Oct 012012

Girls on the Gridiron – Taking the Fight Against Alzheimer’s to the Field

People who work together will win, whether it be against complex football defenses, or the problems of modern society. – Vince Lombardi


Blondes vs. Brunettes® creator, Sara Allen Abbott (second from right) at the Washington, D.C. game

It is officially fall and fall means football season – fans, cheerleaders, Friday night lights, afternoon tailgaters, Monday Night Football.  When we think of football – we think of the gladiators of the gridiron.  However, one of the best football games this season is being played by women across the country – and they are playing to win the battle against Alzheimer’s disease.

Two Sisters, One Dad and a Diagnosis of Alzheimer’s

Sara Allen Abbott and her sister, Kate Allen Stukenberg, are two beautiful brunettes born and bred in Texas.  Their love of football is both geographically influenced (what Texan doesn’t love football?) but also a family affair.  Their mother started the Powder Puff football game at the girls’ high school that helped raise funds for an after-prom program.  Their father, Joe, had always been a football fan cheering on his favorite team, the Houston Oilers and taking both daughters to games at the Astrodome from a young age.  Both sisters also recall fond memories of how their dad indoctrinated his daughters into “game day” by taking his girls to University of Texas games to cheer on the Longhorns, where both women are now alumnae.
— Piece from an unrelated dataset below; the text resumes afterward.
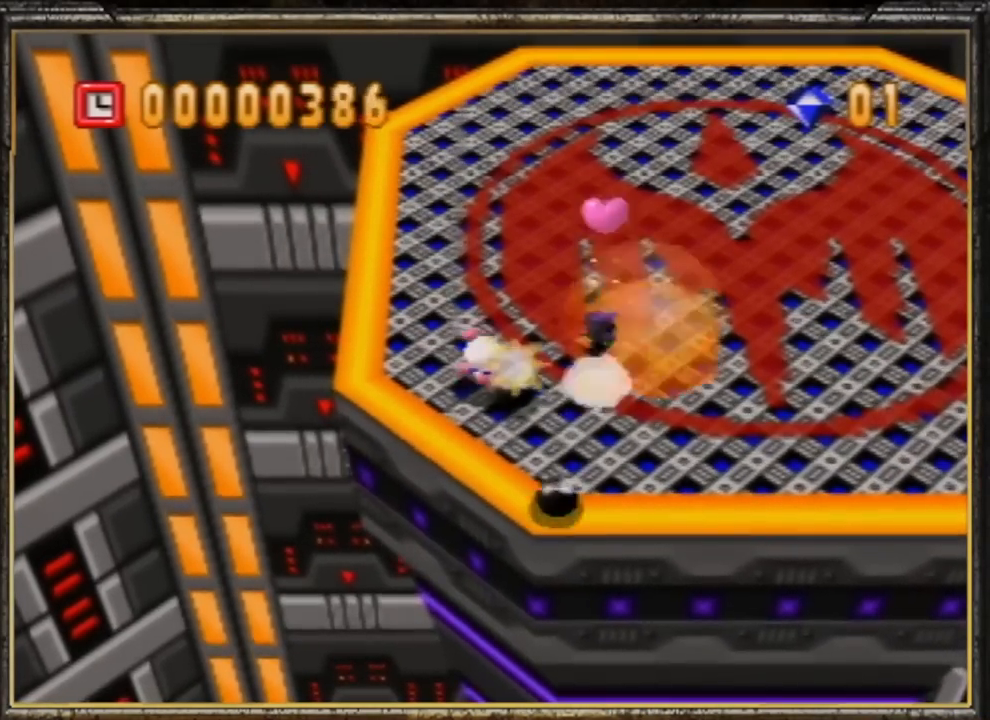
{"buttons": [], "left_stick": "up-right", "events": [[67, "left_stick", "up-left"], [433, "left_stick", "up-right"]]}
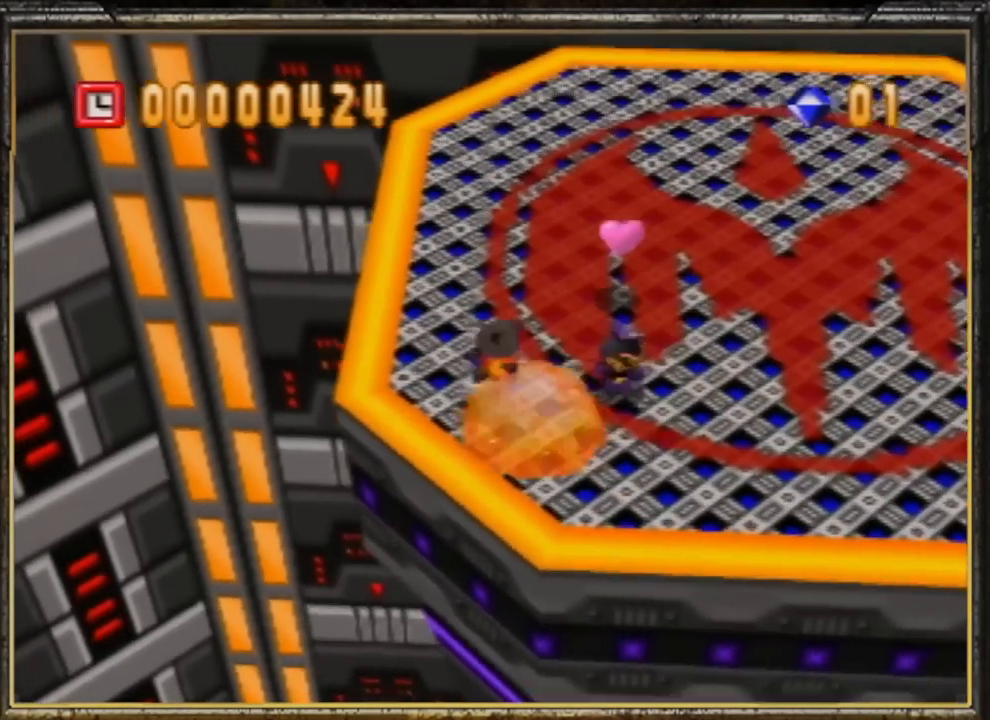
{"buttons": [], "left_stick": "up-right", "events": [[133, "left_stick", "up"], [367, "left_stick", "up-right"]]}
Sara on her wedding day with her dad Joe who had already been diagnosed with Alzheimer’s disease.

In 2005, Sara and Kate’s dad was diagnosed with younger-onset Alzheimer’s disease.  He was only 63 years old, although Kate remembers that there were small signs of the disease several years earlier.

The Alzheimer’s Association estimates that more than 5 million Americans are diagnosed with Alzheimer’s disease today – in fact, every 68 seconds someone develops this disease.  What is perhaps a larger concern is that studies also show that 50 percent of those living with Alzheimer’s are undiagnosed.   The Alzheimer’s Association believes that early detection of Alzheimer’s disease can help families plan ahead for what can be a long caregiving journey.  They know that families, like the Allens, can be impacted emotionally and financially, so they have created an education campaign focused on early detection titled “Know  the 10 Signs: Early Detection Matters.”  

 And, although it was Sara and Kate’s dad who developed the disease, The Shriver Report:  A Woman’s Nation Takes on Alzheimer’s released last year from the Alzheimer’s Association shows that 10 million American women are touched by Alzheimer’s disease and other dementias.  Of the more than 5 million Americans diagnosed with Alzheimer’s disease, two-thirds are women.  In addition, 6.7 million women represent 60 percent of the family caregivers of those living with the disease.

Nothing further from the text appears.